What you have to do: Having found the line that holds "Replace UV[1] with", give that line and all lines after it again, word for word, through the end of the data below.

== Segment start ==

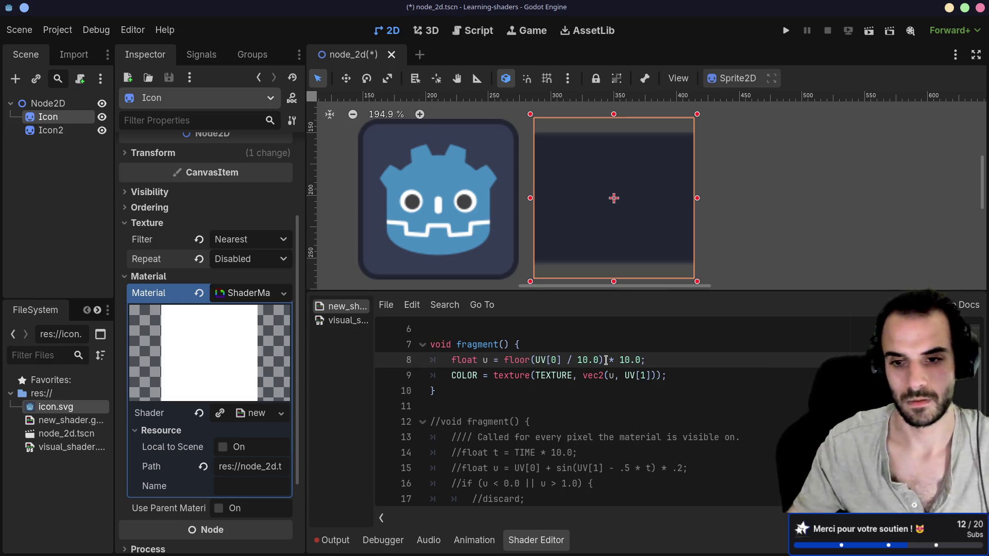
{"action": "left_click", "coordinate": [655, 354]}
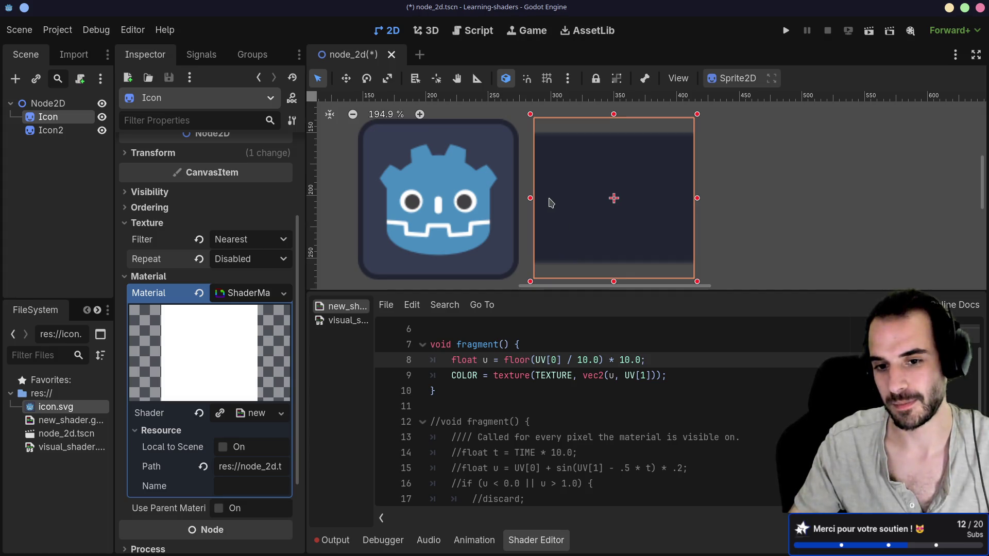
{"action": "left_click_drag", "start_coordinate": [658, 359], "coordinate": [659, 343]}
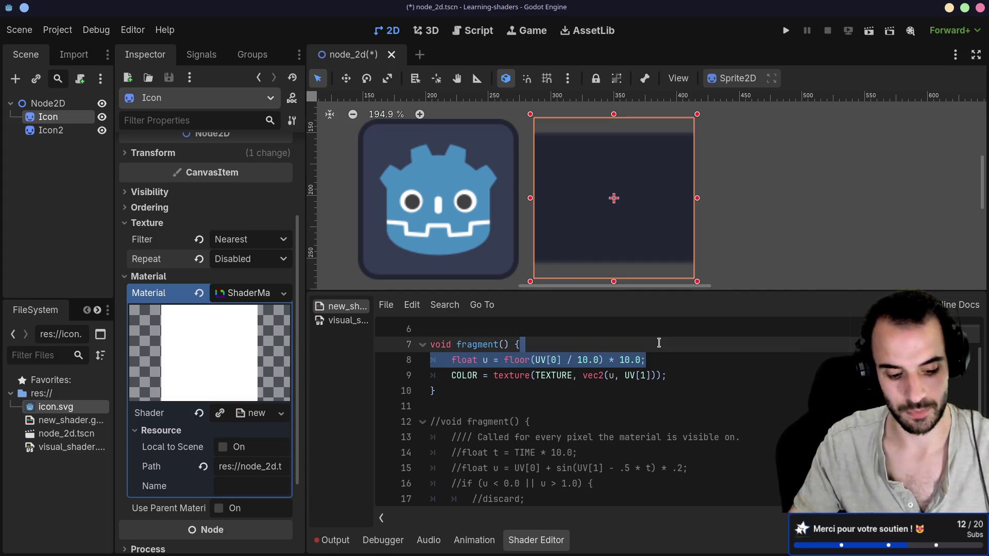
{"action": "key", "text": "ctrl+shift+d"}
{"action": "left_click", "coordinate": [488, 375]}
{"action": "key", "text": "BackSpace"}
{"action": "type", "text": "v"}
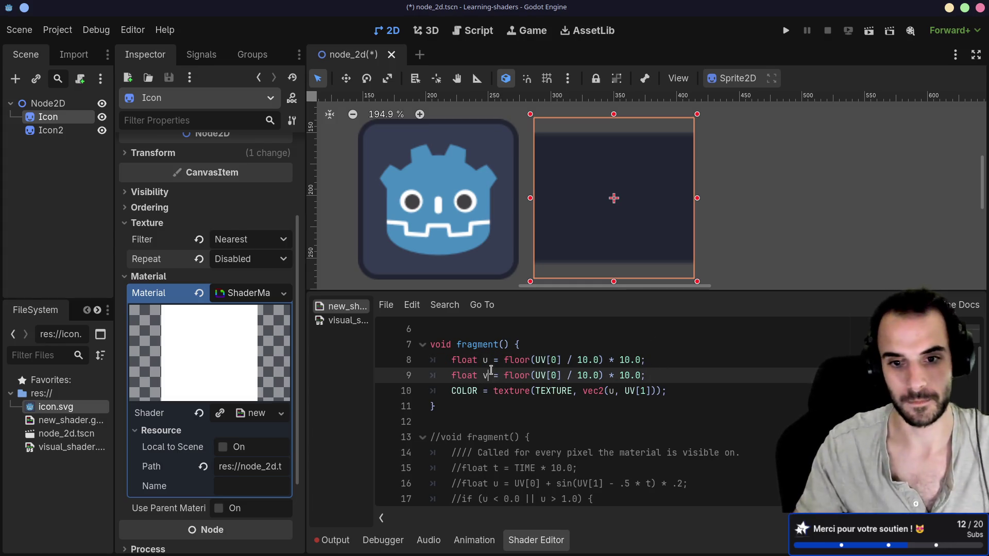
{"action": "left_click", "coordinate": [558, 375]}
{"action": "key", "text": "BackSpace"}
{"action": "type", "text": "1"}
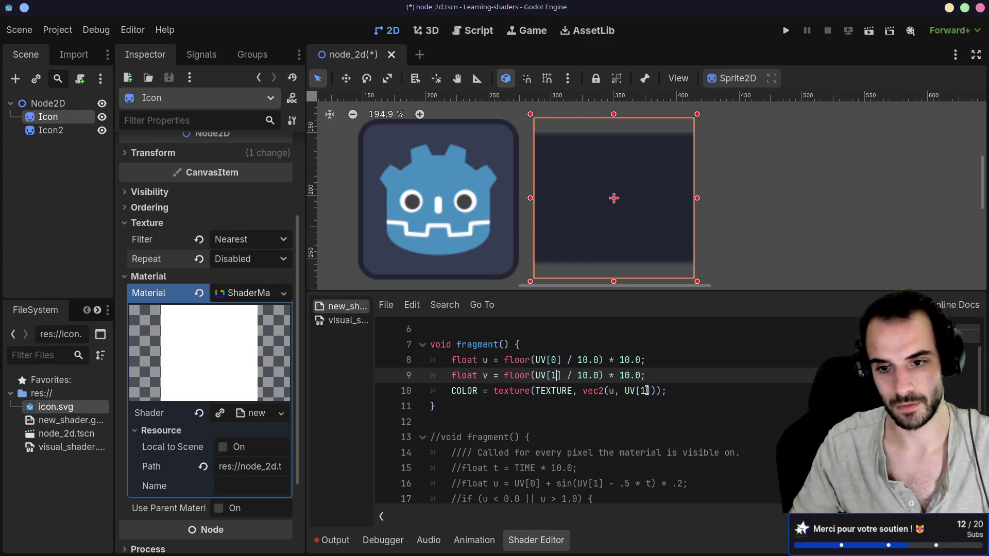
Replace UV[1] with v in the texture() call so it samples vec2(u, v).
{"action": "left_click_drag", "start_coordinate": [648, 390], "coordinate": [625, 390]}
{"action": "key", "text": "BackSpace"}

== Segment end ==

Exercise response:
Replace UV[1] with v in the texture() call so it samples vec2(u, v).
{"action": "left_click_drag", "start_coordinate": [648, 390], "coordinate": [625, 390]}
{"action": "key", "text": "BackSpace"}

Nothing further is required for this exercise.